Attempted to have a bath. I am 6’2″. The bathtub most certainly is not. I looked like a praying mantis trying to take a nap in an iPod dock.
I’d buy a lot more exercise pants if they were called eating pants.
Au: gold
Fe: iron
Si: silicon
Ur: my fire
My: one desire
Blv: when i say
I: want it that way
You could go camping or you could stay at home, not shower, leave dirt on the floor and let some squirrels in.
Pinterest recipe so long that it’s now a limited series on Netflix.
My wife still brings up that one time in 2013 I was indecisive about which shirt to wear, after her water broke
Life is what happens when you’re busy choosing a filter for what already happened in life.
[cash4gold]
Man in a coat: [holding gold bar] “How much is this worth?”“It’s 25 carats…”
[8 rabbits rustle excitedly beneath trench-coat]
mobster: are you wearing a wire?
me: *speaking directly into the potted plant I’m carrying* no, of course not
My favorite part of The Lion King is the part where Nicki Minaj held up baby Simba.
trump is putting everyone who works at goldman sachs in the government so that there’s no one left to run GS and they go out of business
My boss threw a Snickers at me and I caught it one handed so I think I’d be a good athlete if sports were played with candy bars
me: just tell me I don’t die in an Arby’s bathroom stall
Death: [sadly looking up from his book] look, what matters is how you lived
Interviewer: Any questions?
Me: Do you think his parents looked at him as a baby and said “You look like an Engelbert Humperdinck”?
Gordon Ramsey: tell me what you’ve made here
Me: *placing my hand on his* an everlasting friendship
*watching husband sleep*
Me: “I just love him so much, he’s my everyth-”
*husband snores*
Me: “I can’t live like this.”
God’s son died single, but he’ll help you find your match on Christian Mingle.
My wife calls me a busy beaver ‘cause every time I sit on the toilet I build a damn.
*In fancy restaurant*
Waiter: can I recommend something off the specials board?
Me: I’d prefer a plate, tbh
“I’m a very private person” – people who are on back to back reality shows
BANK EMPLOYEE: what if we stayed open later than 5:30?
CEO: that’s the dumbest shit i’ve ever heard
OTHER BANK EMPLOYEE: how bout a sign outside that displays the temperature 24/7
CEO: first of all, promoted
Hello!
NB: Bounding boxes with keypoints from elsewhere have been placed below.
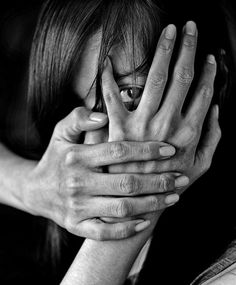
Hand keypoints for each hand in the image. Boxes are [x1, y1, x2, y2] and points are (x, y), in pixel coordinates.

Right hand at [22, 107, 181, 239]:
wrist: (36, 190)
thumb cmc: (56, 156)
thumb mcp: (60, 132)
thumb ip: (79, 118)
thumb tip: (103, 116)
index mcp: (76, 157)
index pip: (118, 151)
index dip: (147, 150)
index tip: (169, 149)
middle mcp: (77, 183)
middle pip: (126, 183)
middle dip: (158, 180)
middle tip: (180, 177)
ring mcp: (77, 207)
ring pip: (121, 209)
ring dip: (151, 204)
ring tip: (174, 196)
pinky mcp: (77, 226)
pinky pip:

Is it me you’re looking for?
Hello! Is it me you’re looking for?
Hello! Is it me you’re looking for?(Lionel Richie, speed dating)
“Alexa, make a clapping noise so the lights turn on”
My son can now reach the light switches so don’t come over my house unless you’re really into raves or want to have a seizure.
Netflix: Are you still watching?
Blockbuster: 😭 yes
[ walking down the soap and detergent isle at the store ]
14: it smells like chores in here
“people online aren’t your real friends” tom hanks was best friends with a volleyball.
Life is too short. Reach out to one of your enemies and tell them that you still hate them.